__What you should do__
Pictures stay out, but every line of the data is copied exactly.

__Saved data entries__
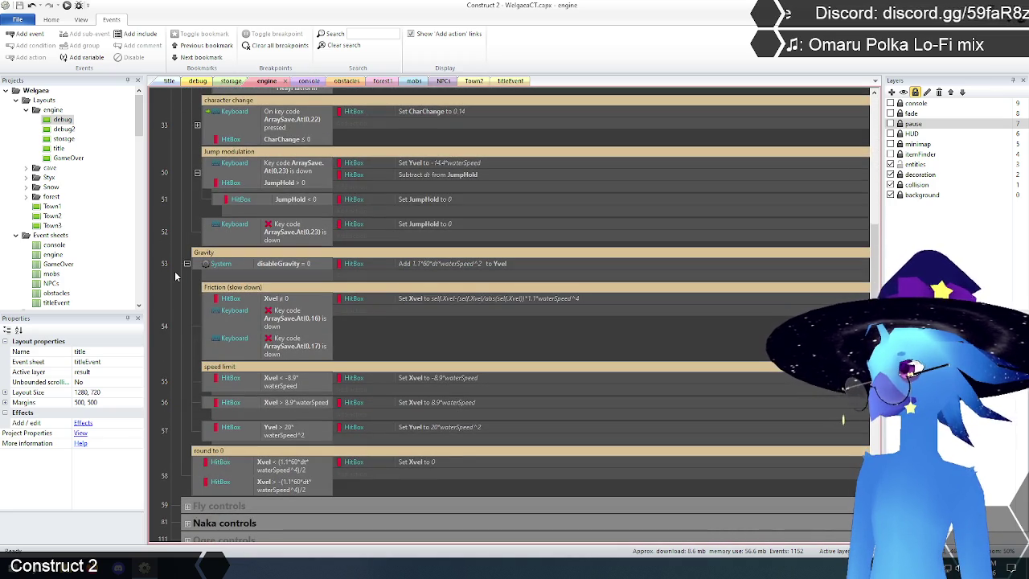
scroll(176, 276, "down", 3)
scroll(176, 276, "up", 3)
scroll(176, 276, "up", 10)
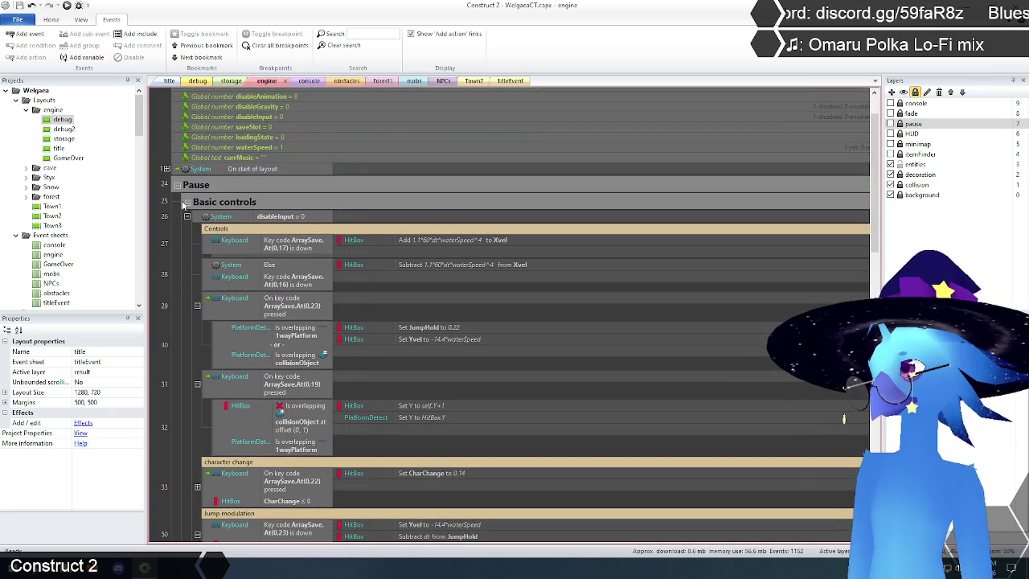
left_click(187, 201)
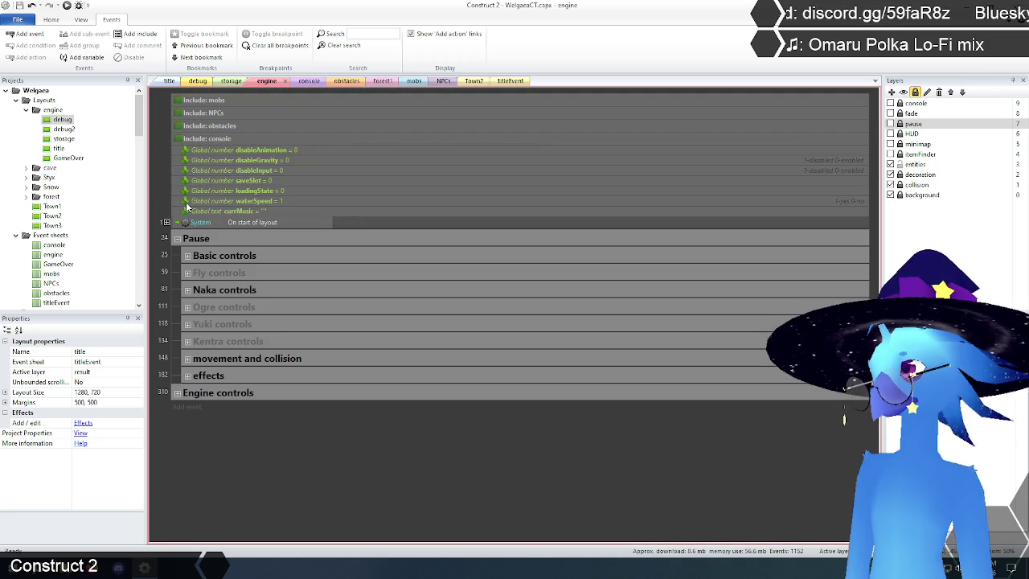
Expand the movement and collision group and scroll to its water collision events.
left_click(187, 359)
scroll(170, 277, "down", 8)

__Your response__
scroll(176, 276, "down", 3)
scroll(176, 276, "up", 3)
scroll(176, 276, "up", 10)
left_click(187, 201)
Expand the movement and collision group and scroll to its water collision events.
left_click(187, 359)
scroll(170, 277, "down", 8)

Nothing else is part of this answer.